Work item:
Return every line from the one with "the tree at (x=197, y=134)" through the one with "the tree at (x=103, y=140)", inclusive, exactly as it appears below.

Dataset extract:

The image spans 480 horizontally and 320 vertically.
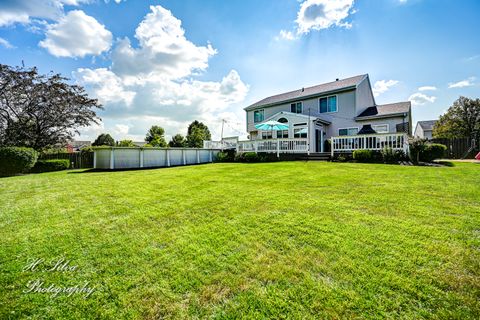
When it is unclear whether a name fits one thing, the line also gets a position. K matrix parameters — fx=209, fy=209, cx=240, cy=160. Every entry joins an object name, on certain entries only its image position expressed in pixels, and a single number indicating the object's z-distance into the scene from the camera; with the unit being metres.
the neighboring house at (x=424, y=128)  36.50
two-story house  15.09
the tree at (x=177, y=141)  42.35
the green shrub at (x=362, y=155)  10.78
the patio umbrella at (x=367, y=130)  15.33
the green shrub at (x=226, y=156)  15.38
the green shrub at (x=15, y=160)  11.35
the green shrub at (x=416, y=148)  10.34
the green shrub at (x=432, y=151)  10.57
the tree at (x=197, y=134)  43.56
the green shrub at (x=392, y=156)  10.19
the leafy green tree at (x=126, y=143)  28.89
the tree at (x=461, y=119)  24.16
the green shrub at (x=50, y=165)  13.55
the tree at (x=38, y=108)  14.33
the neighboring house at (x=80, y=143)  49.44
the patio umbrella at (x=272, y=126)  14.46
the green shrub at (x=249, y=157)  13.87
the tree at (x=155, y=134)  39.66
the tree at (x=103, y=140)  44.78
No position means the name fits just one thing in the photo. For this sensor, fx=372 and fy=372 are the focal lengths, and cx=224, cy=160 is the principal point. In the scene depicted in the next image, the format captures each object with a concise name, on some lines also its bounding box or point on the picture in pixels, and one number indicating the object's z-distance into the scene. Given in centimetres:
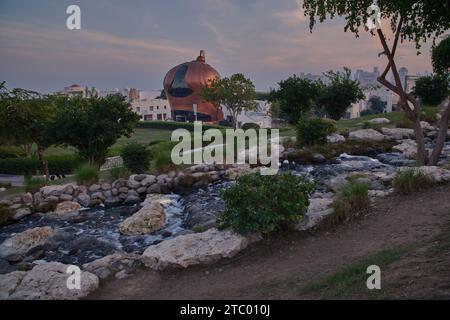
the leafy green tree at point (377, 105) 7432
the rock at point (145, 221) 975
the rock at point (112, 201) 1280
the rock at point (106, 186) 1344
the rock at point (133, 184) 1359
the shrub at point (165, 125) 5018
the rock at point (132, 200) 1298
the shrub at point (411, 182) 870
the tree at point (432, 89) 2417
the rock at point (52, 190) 1292
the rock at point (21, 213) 1166
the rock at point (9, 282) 581
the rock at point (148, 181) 1373
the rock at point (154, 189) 1357
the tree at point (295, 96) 2292
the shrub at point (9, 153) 2520
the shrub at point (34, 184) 1356
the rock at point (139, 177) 1393
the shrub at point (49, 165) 2217
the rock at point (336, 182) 1093
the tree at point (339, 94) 2406
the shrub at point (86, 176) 1401
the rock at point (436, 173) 902
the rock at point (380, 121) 2253
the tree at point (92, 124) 1520
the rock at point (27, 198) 1257
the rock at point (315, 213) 732
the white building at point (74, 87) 8890
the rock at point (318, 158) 1647
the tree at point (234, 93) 3594
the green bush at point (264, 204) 684
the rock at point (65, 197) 1274
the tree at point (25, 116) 1581
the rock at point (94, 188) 1336
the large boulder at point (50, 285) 574
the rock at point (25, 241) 900
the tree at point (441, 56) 1333
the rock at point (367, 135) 1909
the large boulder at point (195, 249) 659
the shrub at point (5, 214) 1138
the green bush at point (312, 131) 1755
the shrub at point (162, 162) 1522
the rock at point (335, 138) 1859
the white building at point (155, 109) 8502
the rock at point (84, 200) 1265
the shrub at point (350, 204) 752
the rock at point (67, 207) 1205
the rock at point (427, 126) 2056
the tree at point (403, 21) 989
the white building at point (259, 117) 5866
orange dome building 7738
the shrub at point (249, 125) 4723
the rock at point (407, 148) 1652
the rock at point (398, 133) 1958
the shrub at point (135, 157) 1533
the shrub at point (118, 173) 1447
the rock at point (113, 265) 670
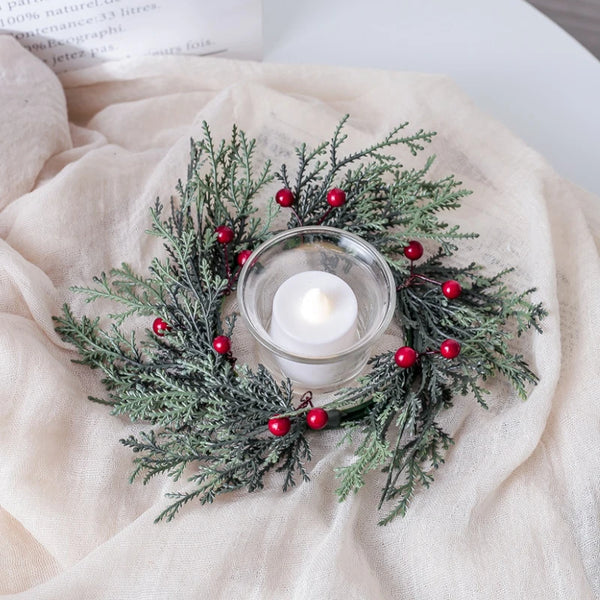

Answer to this problem:
the tree at (x=197, y=134)  43.56
the green shrub at (x=392, y=156)  10.19
the leafy green tree at (x=126, y=143)  28.89
the tree at (x=461, y=119)  24.16
the green shrub at (x=50, y=165)  13.55
the tree at (x=38, y=108)  14.33
the neighboring house at (x=80, y=143)  49.44
the patio umbrella at (x=272, y=126)  14.46
the green shrub at (x=249, y=157)  13.87
the tree at (x=155, y=134)  39.66
the tree at (x=103, y=140)  44.78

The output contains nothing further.